## Problem details
Copy out every line below word for word, but leave the pictures out of your answer.

## Dataset extract
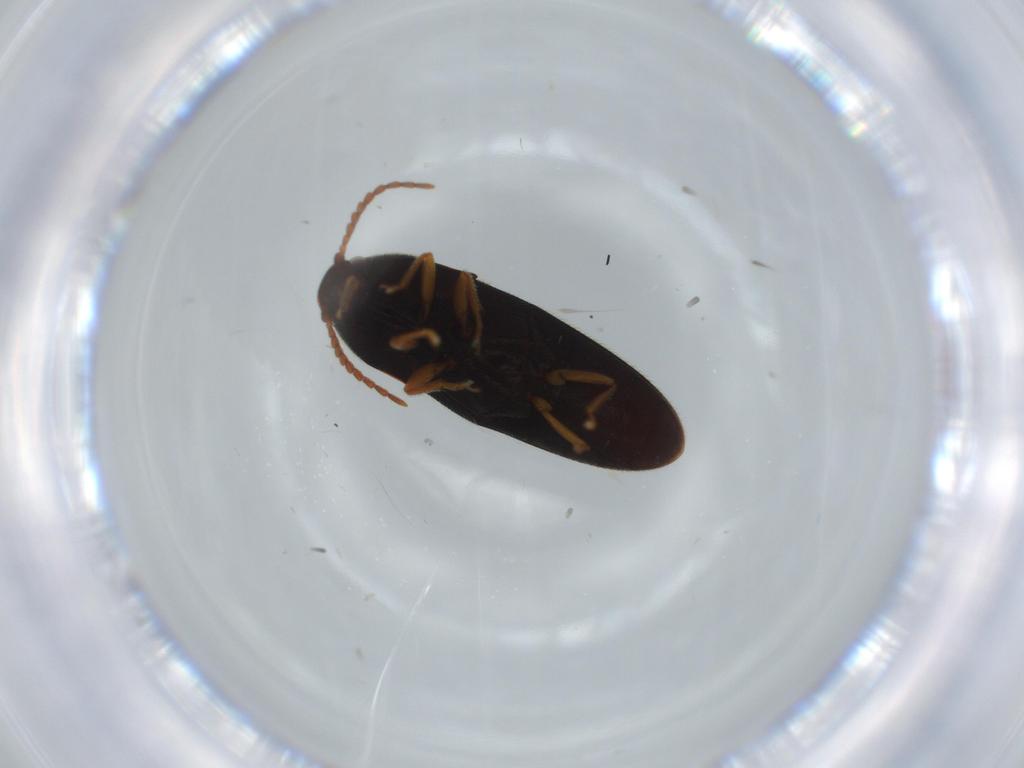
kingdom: Animalia
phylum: Arthropoda
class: Insecta
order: Coleoptera
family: Elateridae
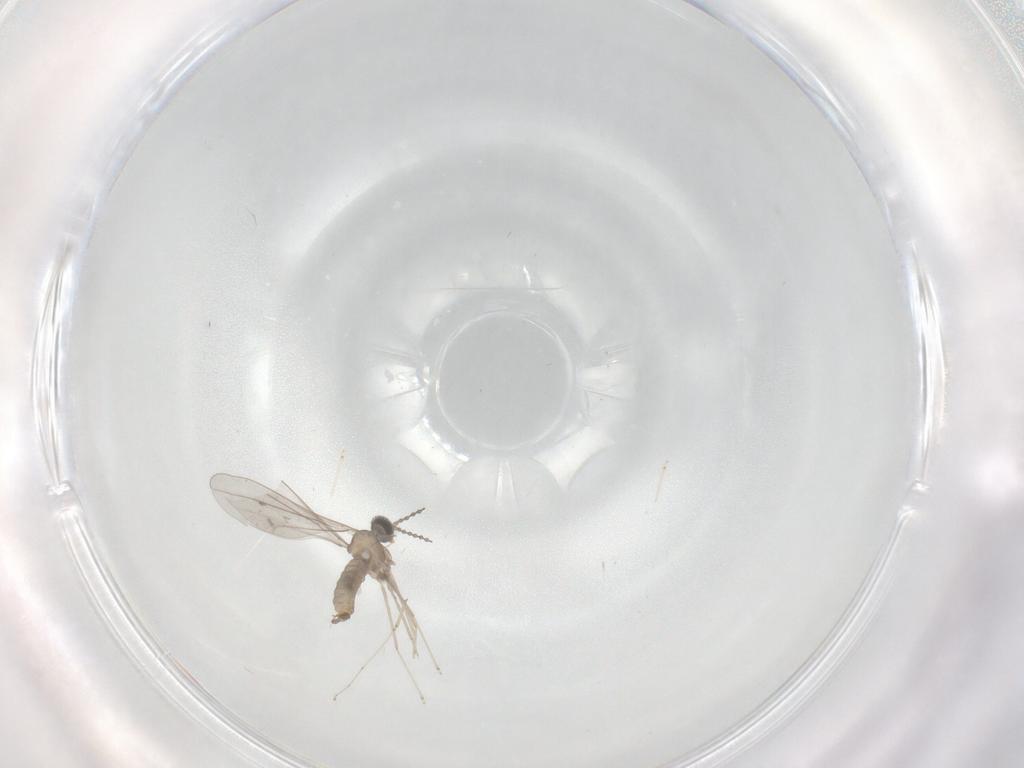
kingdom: Animalia
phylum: Arthropoda
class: Insecta
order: Diptera
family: Cecidomyiidae
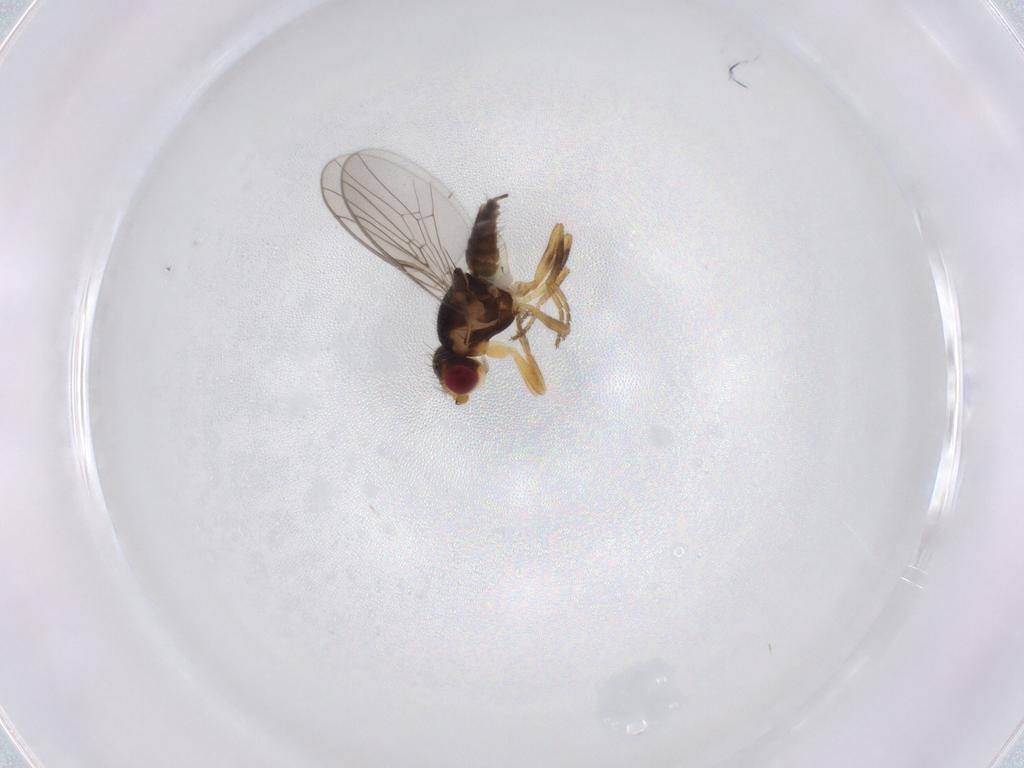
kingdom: Animalia
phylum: Arthropoda
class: Insecta
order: Diptera
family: Chloropidae
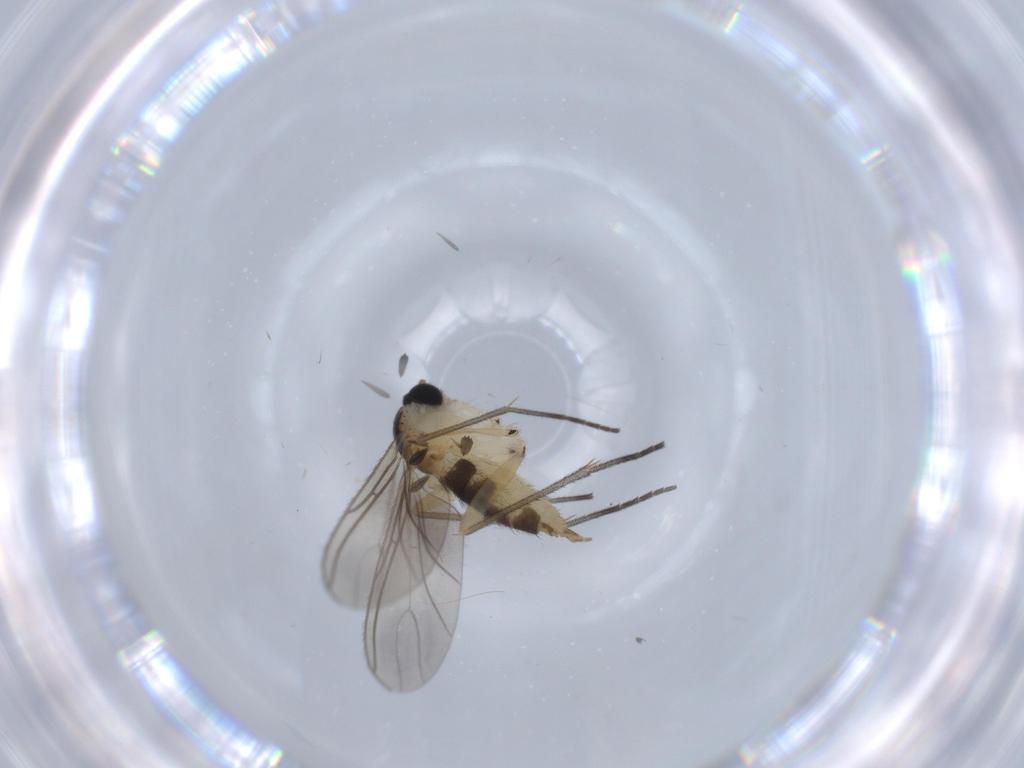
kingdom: Animalia
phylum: Arthropoda
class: Insecta
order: Diptera
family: Sciaridae
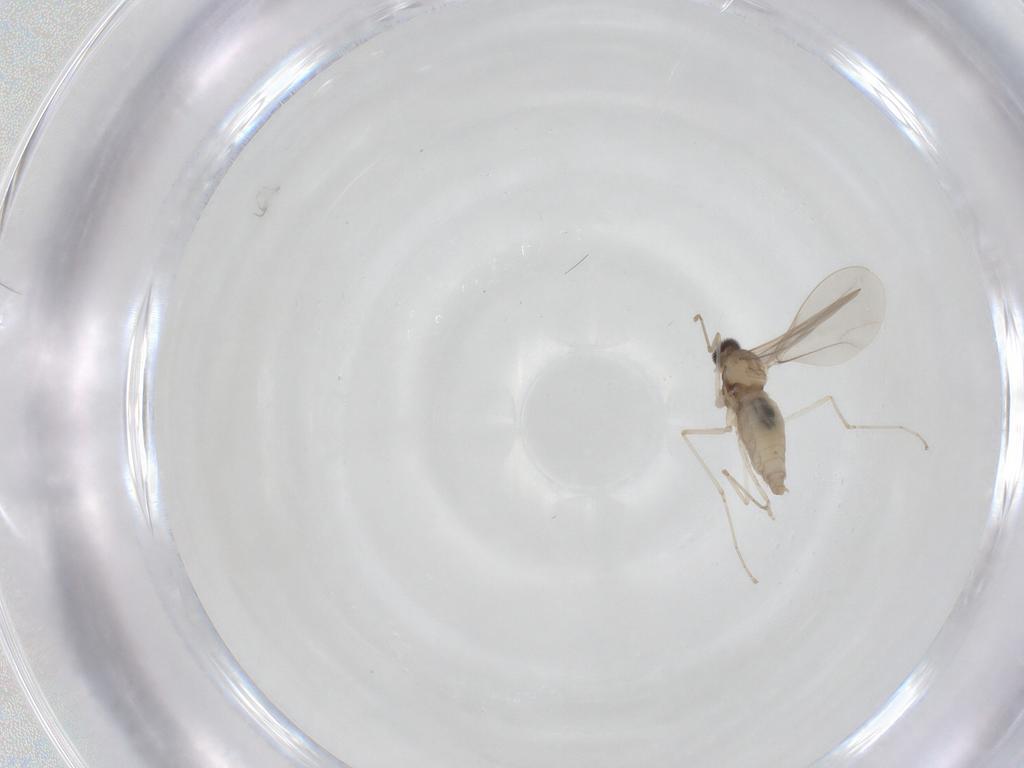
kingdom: Animalia
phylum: Arthropoda
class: Insecta
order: Diptera
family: Cecidomyiidae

## Solved exercise
kingdom: Animalia
phylum: Arthropoda
class: Insecta
order: Coleoptera
family: Elateridae
kingdom: Animalia
phylum: Arthropoda
class: Insecta
order: Diptera
family: Cecidomyiidae
kingdom: Animalia
phylum: Arthropoda
class: Insecta
order: Diptera
family: Chloropidae
kingdom: Animalia
phylum: Arthropoda
class: Insecta
order: Diptera
family: Sciaridae
kingdom: Animalia
phylum: Arthropoda
class: Insecta
order: Diptera
family: Cecidomyiidae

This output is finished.